To Eric Block, who worked for Abram at UN Watch,

he was a down to earth guy, a hard-working guy. That’s the other thing: he was not just some chairman-emeritus of this thing. He worked his ass off. He was always plotting: how do I raise more money? How do I get this issue in front of the UN? When he was hosting dinner parties, it wasn’t for the glory of Morris Abram. How do I put UN Watch on the map? How do I entrench it further? If he had worked that hard in the private sector, he could have earned millions and millions of more dollars before he died. But he didn’t. He was working for the Jewish community.32

Block’s sentiments were echoed by his UN colleague Jonathan Tepperman. “It was clear,” he said,

that [Abram] had had this incredible drive and this incredible work ethic. And had an amazing ability to push himself. But he didn’t talk about it in terms of personal ambition. He talked about it in terms of fighting the fight. That’s the story we would tell each other all the time, that the job we were in was fighting for principle. It was never defined in specific language, but it was certainly defending Israel at the United Nations, exposing the real and serious flaws of the United Nations, defending Israel from its enemies more broadly, championing the Jewish people.33

And his energy level was extraordinary. His archives overflow with boxes and boxes of correspondence. He stayed in touch with everyone from his past and reached out to others he was cultivating for the future: fellow members of the numerous organizations on whose boards he sat and for which he raised money, including Cardozo Law School, the United Negro College Fund, Morehouse University, the Jewish Theological Seminary, and many others; editors and television executives he wanted to write and speak for; old friends he helped by sending their children’s resumes to people he knew in academia; and associates past and present from whom he was eager to get their reactions to articles he had just written, speeches he had just delivered, and books he had just read.

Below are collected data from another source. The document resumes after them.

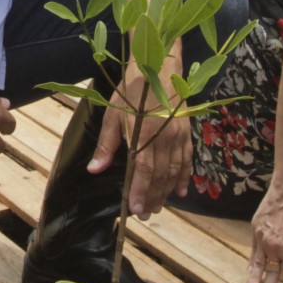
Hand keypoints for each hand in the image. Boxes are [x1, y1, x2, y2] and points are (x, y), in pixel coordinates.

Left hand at [92, 61, 190, 216]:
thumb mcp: (114, 114)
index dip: (139, 192)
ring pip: (174, 171)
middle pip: (160, 175)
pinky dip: (184, 176)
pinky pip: (187, 159)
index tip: (134, 210)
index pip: (144, 170)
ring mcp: (178, 135)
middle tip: (145, 215)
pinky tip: (180, 191)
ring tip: (158, 207)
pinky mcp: (186, 132)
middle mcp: (165, 137)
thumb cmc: (132, 89)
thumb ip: (107, 145)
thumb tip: (94, 169)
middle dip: (152, 197)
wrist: (159, 67)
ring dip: (166, 191)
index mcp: (145, 133)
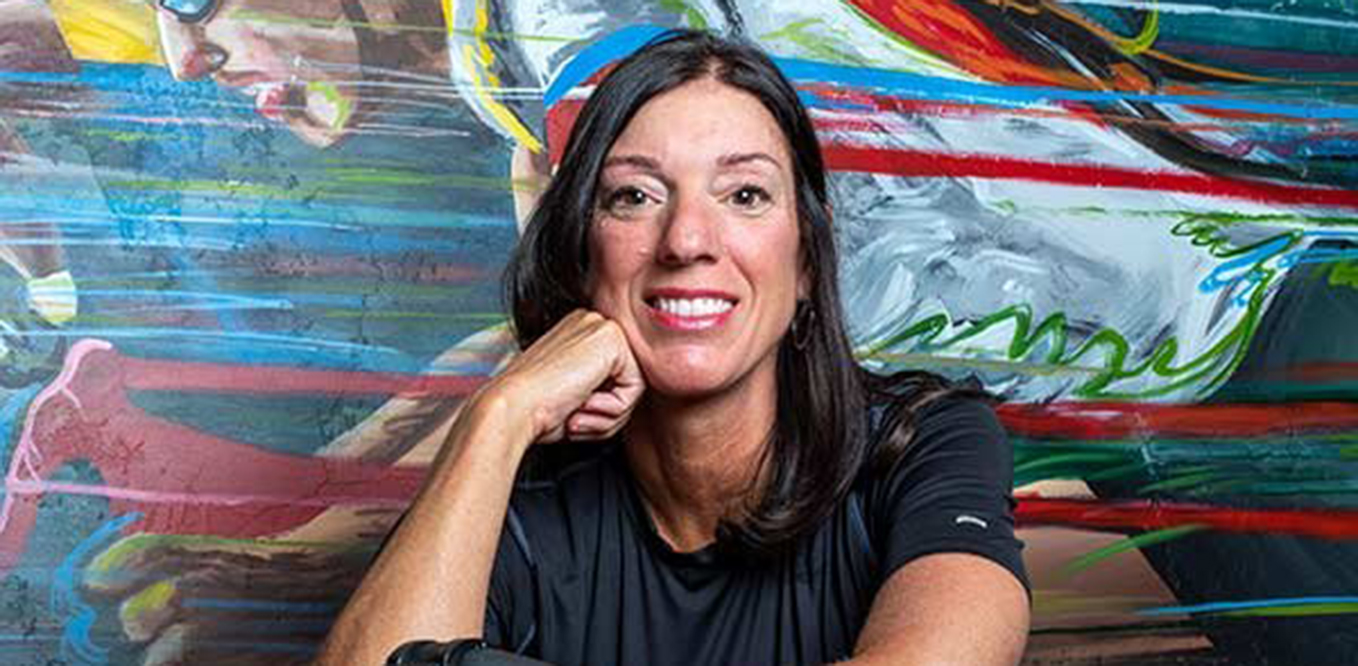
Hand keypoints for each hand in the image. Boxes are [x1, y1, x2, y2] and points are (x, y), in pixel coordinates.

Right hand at [487, 309, 644, 444]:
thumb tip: (627, 401)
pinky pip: (635, 388)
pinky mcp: (611, 339)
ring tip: (578, 414)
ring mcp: (601, 326)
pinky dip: (613, 409)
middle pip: (628, 380)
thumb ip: (603, 391)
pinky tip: (583, 404)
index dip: (600, 408)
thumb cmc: (535, 409)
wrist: (514, 406)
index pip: (617, 377)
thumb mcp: (575, 395)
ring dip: (608, 415)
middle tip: (576, 419)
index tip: (571, 416)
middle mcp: (592, 323)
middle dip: (607, 413)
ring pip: (634, 386)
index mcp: (581, 333)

Reflecting on Abram’s life, Vernon Jordan, who had many sharp disagreements with him in his later years, remarked, “If I were assessing his life, I’d say Morris was a great man who made a great difference. He was a civil rights lawyer, a civil rights leader, and my view is that this is how he ought to be remembered.”34 That sentiment was echoed by John Lewis: “Morris was just one of these individuals that you had to know if you wanted to get something accomplished. Check with Morris Abram. He was a pillar. He was always just so caring. And it was delightful to be in his presence.”35

Asked what had attracted her to him, Bruna Molina replied, “He was, how should I put this, a straightforward person, with human qualities, very warm as a person, and interesting. He brought all his family to my home, so I would meet them to make sure this was a serious relationship. And he took me to the States to visit Fitzgerald, the place where he was born.”36

Recalling his battle with leukemia, when he had to face his mortality, Abram told a reporter that “you live on in the acts you do, in the attitudes you transmit.”37 He would be pleased to learn that those who knew him best are grateful for the rich legacy he left behind.